When he [Obama] insisted that we also should have some fun, it did not ring hollow. We’d strap on the armor, battle our way across the countryside, and see what we could accomplish without getting weighed down by overseriousness. This also led to the “no asshole” rule, so popularized in our campaign by [Chief Strategist David] Axelrod. We stated from the outset we would try to build a collegial team, where everyone was in it for something bigger than him- or herself. We would not staff positions with merely the best talent available. Of course our people had to know what they were doing – but how they went about doing it was equally important. Presidential campaigns are brutal affairs in the best of circumstances; when the internal dynamic is corrosive and not filled with trust, it can be unbearable. We were determined to avoid that from the beginning.
Campaigns are no different than any other organization – they are collections of human beings. The clarity of the mission and the culture of the group may not outweigh strategy and resources in determining eventual success, but they’re awfully close. We would strive to build a campaign where people did not scream at each other, where performance was measured objectively, where crises were dealt with calmly, and where the team was there to serve the cause, not personal ambition.
A healthy culture was hard to quantify in terms of its eventual impact on the election. But we thought it would be a big factor. The Clinton inner circle was notorious for infighting, backstabbing, and jockeying for position. Our approach could offer an important competitive advantage.
- 2008 Obama for America Campaign Manager David Plouffe, in his book The Audacity to Win: The Inside Story and Lessons of Barack Obama’s Historic Victory (p. 23; New York: Viking Penguin, 2009)
The entire book is worth a read, but I’ve often come back to this particular passage when I’ve struggled with organizational leadership or culture. I’ve tried to evoke it to set the tone of groups in the past because the distinction Plouffe draws here seems so simple, yet is important, powerful, and easy to lose sight of.
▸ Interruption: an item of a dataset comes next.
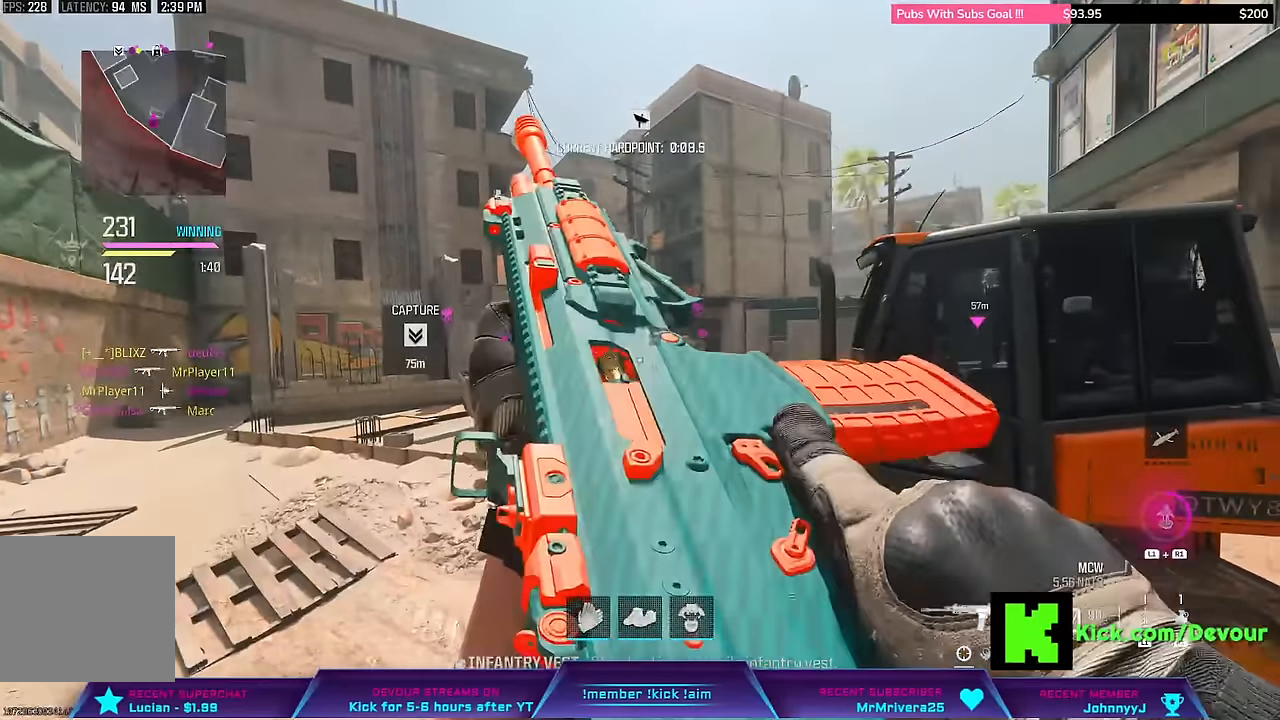
{"buttons": ["L3"], "left_stick": "up-left", "right_stick": "center", "events": [[17, "SQUARE", "up"], [267, "right_stick", "left"], [400, "L3", "down"], [400, "left_stick", "up-left"], [483, "right_stick", "center"]]}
I wasn’t involved with the Obama campaign in 2008 - I was a big supporter of Hillary Clinton, though I couldn’t vote in that election. But being a part of this cause I believe in, and in support of a president I am proud to call my own, has fueled my involvement this time around. You should do the same, or better yet, apply to be a Fall Organizing Fellow for the campaign. At the very least, register to vote and show up at the polls on November 6th.